El Papa, sin dejar de insistir en la necesidad de la misericordia con los más débiles, ha hablado aún más de esa maravilla de la realidad familiar cristiana fiel a las exigencias evangélicas de amor y entrega
Hace unos días, a través de la cuenta del papa Francisco en Twitter, llegó un mensaje a los más de 22 millones de seguidores: “Queridos jóvenes, no tengan miedo del matrimonio: Cristo acompaña con su gracia a los esposos que permanecen unidos a él”.
Este mensaje se inscribe dentro de una línea reiterada en diversas ocasiones por el pontífice, especialmente en las catequesis de los miércoles: desea subrayar, si no entiendo mal, la grandeza y la belleza del matrimonio cristiano, a pesar de tantos ataques o dificultades reales. En buena medida, se consigue mediante la apertura de los esposos a la gracia sacramental, que los sostiene y alienta en cualquier circunstancia. En el fondo, como recordaba expresamente a comienzos de mayo, es un gran acto de fe y de amor, que “testimonia el coraje de creer en la belleza del acto creador de Dios y de vivir aquel amor que empuja a seguir adelante siempre más allá”.
Mi impresión, ante el próximo sínodo de obispos sobre la familia, es que no cesan de repetirse fenómenos que recuerdan los tiempos del Concilio Vaticano II, con informaciones demasiado interesadas por parte de grupos de presión o personas deseosas de cambios en la doctrina y en la moral. Han reaparecido estereotipos caducos, como conservador-progresista. Y algunos nuevos, como el enfrentamiento entre África y Germania.
En octubre pasado el papa se vio en cierto modo obligado a llamar la atención en un discurso final no programado por la secretaría del Sínodo. El pontífice reconocía que se habían manifestado puntos de vista que negaban verdades de la doctrina de la Iglesia. Pero con el contrapunto de que ninguna intervención había puesto en tela de juicio las verdades fundamentales del sacramento del matrimonio: la indisolubilidad, la unidad, la fidelidad y la apertura a la vida. Quizá desde entonces, y sin dejar de insistir en la necesidad de la misericordia con los más débiles, ha hablado aún más de esa maravilla de la realidad familiar cristiana fiel a las exigencias evangélicas de amor y entrega.
En el fondo, si no se abordan los problemas desde su raíz, existe el riesgo de enredarse con cuestiones pragmáticas y con casuísticas morales. Salvo error por mi parte, no es esa la mente del papa Francisco, que intenta superar posibles moralismos más o menos estériles en tiempos de ostensibles retos apostólicos para los creyentes.
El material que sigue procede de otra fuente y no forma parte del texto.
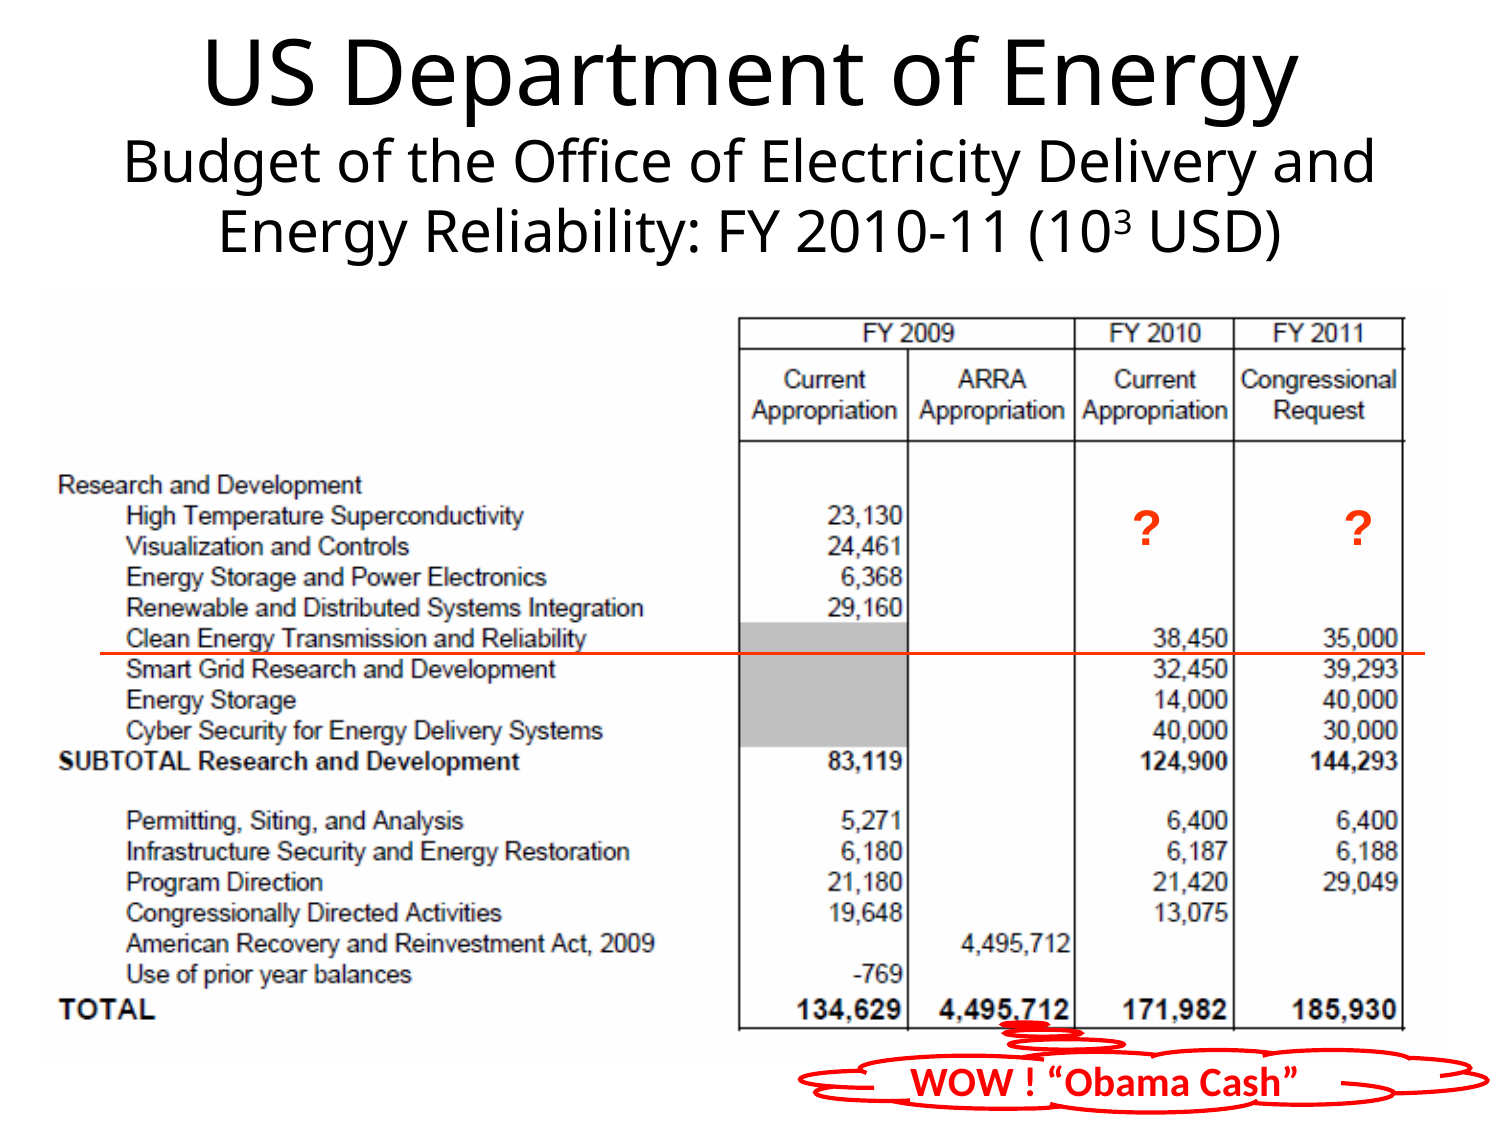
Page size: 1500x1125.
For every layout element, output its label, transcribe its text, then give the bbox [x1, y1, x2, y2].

text_box ? ? [1074, 487, 1426, 563]
text_box [37, 287, 1450, 1066]
text_box WOW ! “Obama Cash” [799, 1050, 1488, 1113]
text_box WOW ! “Obama Cash” [1009, 1039, 1124, 1050]
title US Department of Energy Budget of the Office of Electricity Delivery and Energy Reliability: FY 2010-11 (103 USD) [75, 6, 1426, 272]
text_box WOW ! “Obama Cash” [1004, 1029, 1082, 1037]
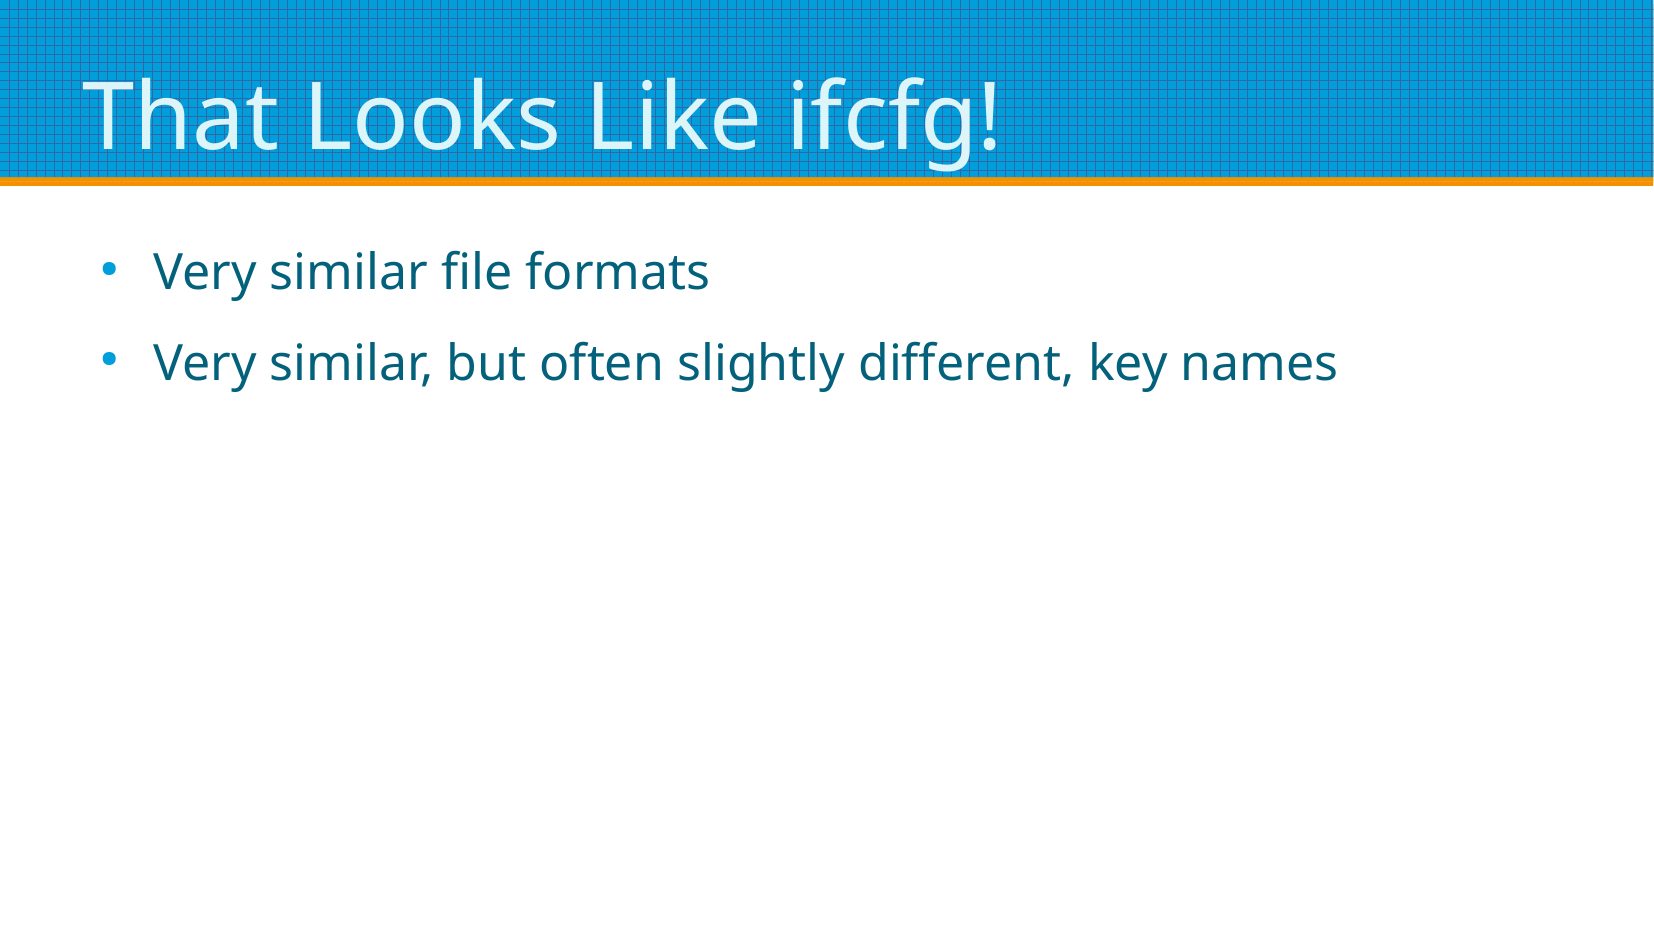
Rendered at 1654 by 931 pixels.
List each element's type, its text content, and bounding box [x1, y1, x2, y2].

list Very similar file formats Very similar, but often slightly different, key names [82, 236, 1571, 813]
title That Looks Like ifcfg! [82, 14, 1571, 178]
A mi entender, una de las claves de nuestro tiempo está en el objetivo marcado por Gaudium et Spes 30: superar la ética individualista. Esa Constitución se aprobó años antes del mayo del 68, pero reflejaba una lucidez inseparable de la asistencia del Espíritu. Ante el reto de esa ética egoísta, se imponía acentuar la dignidad del matrimonio y de la familia. Los padres conciliares señalaban con rigor que “un hecho muestra bien el vigor y la solidez de la institución matrimonial y familiar: las profundas transformaciones de la sociedad contemporánea, a pesar de las dificultades a que han dado origen, con muchísima frecuencia manifiestan, de varios modos, la verdadera naturaleza de tal institución”.
No podía ser de otro modo en una asamblea ecuménica que expresó solemnemente la llamada universal a la santidad de los fieles. En la única constitución dogmática del Concilio, Lumen gentium 34, se lee que todas las obras de los fieles, también la vida conyugal y familiar, si se realizan en el Espíritu, “se convierten en ‘hostias espirituales, aceptables a Dios por Jesucristo’ (1P 2, 5), que en la celebración de la Eucaristía, con la oblación del cuerpo del Señor, ofrecen piadosísimamente al Padre”. La vocación a la plenitud de vida cristiana resulta inseparable del afán apostólico, incoado en el testimonio de la propia existencia: “los cónyuges tienen su propia vocación para que ellos, entre sí, y sus hijos, sean testigos de la fe y del amor de Cristo” (LG 35).
Amor generoso frente a individualismo: criterio esencial de la familia cristiana, única comunidad donde −como proclamaba con fuerza Juan Pablo II− el ser humano es valorado por lo que no es, no por lo que tiene. Otro gran criterio, que dejo para una próxima columna.